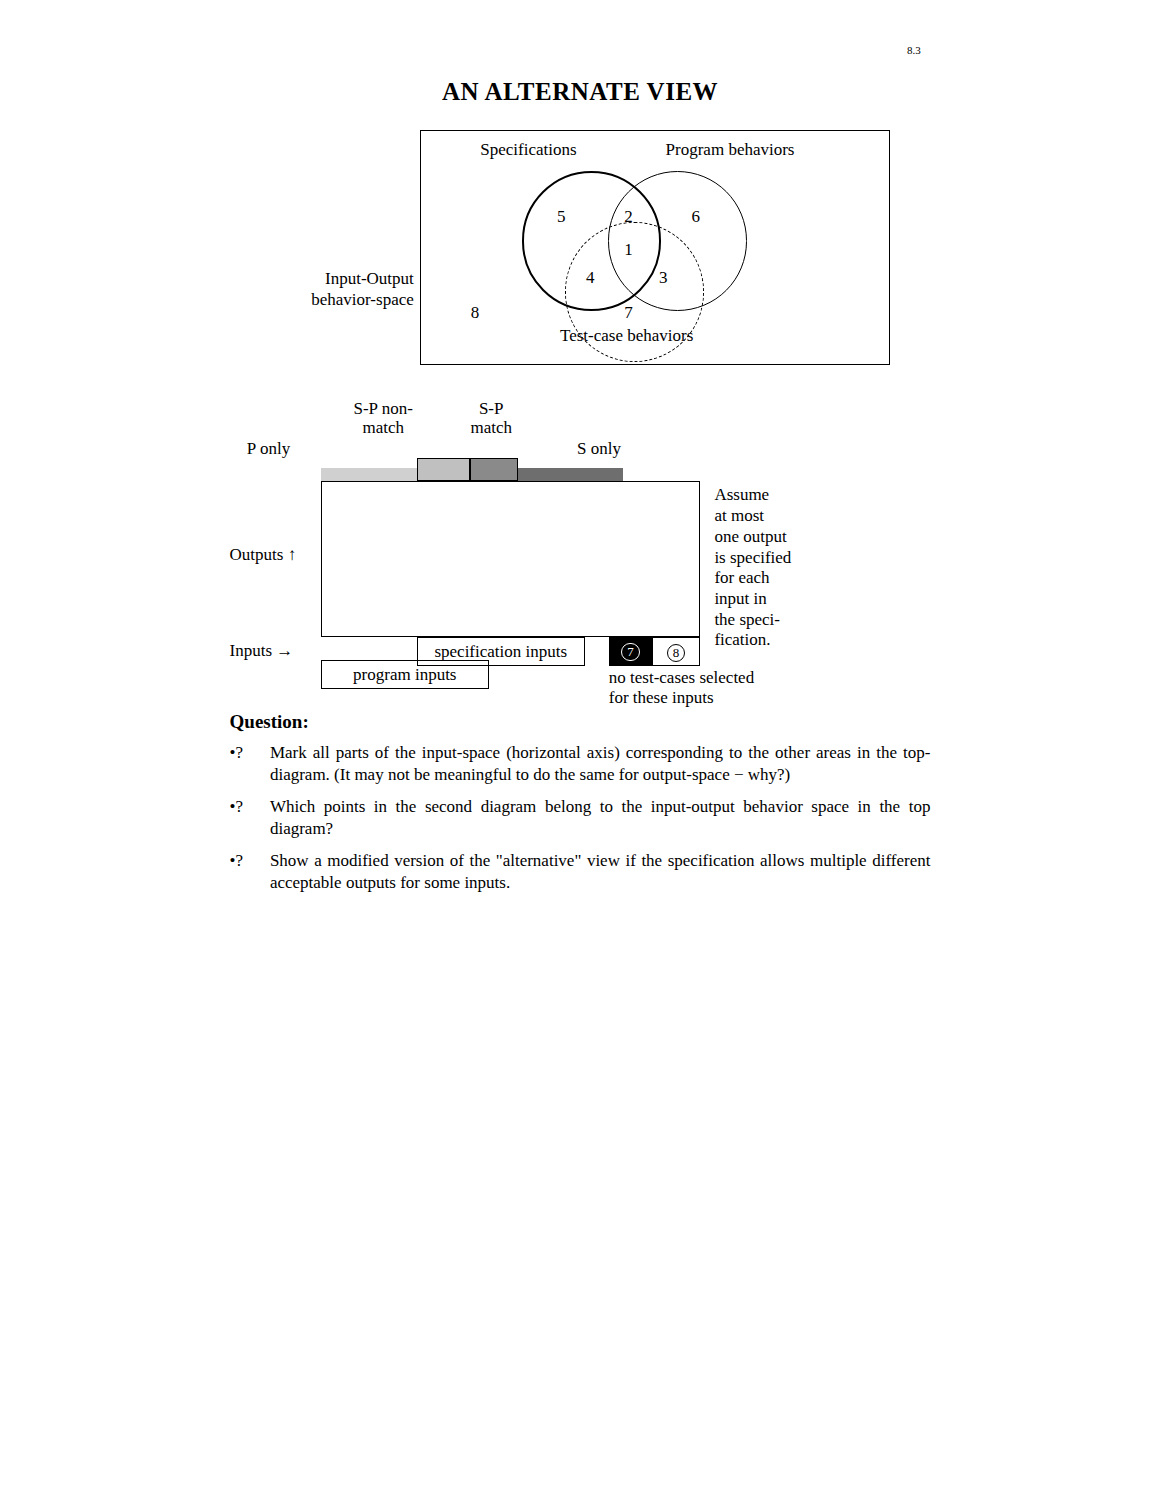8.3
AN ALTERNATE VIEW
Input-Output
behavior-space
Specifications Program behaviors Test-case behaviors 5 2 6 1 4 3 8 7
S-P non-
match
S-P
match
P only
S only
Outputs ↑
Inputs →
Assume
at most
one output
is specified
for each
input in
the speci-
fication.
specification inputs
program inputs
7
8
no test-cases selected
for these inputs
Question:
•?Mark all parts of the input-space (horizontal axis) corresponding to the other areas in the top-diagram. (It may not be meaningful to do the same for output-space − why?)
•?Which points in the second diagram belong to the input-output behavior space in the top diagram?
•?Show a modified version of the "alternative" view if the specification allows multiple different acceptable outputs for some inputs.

■ ■ ■ ■ ■

*WORK ORDER*: State the number of lines in the data that include the string "space", and add nothing else.

*EXERCISE SOLUTION*: 3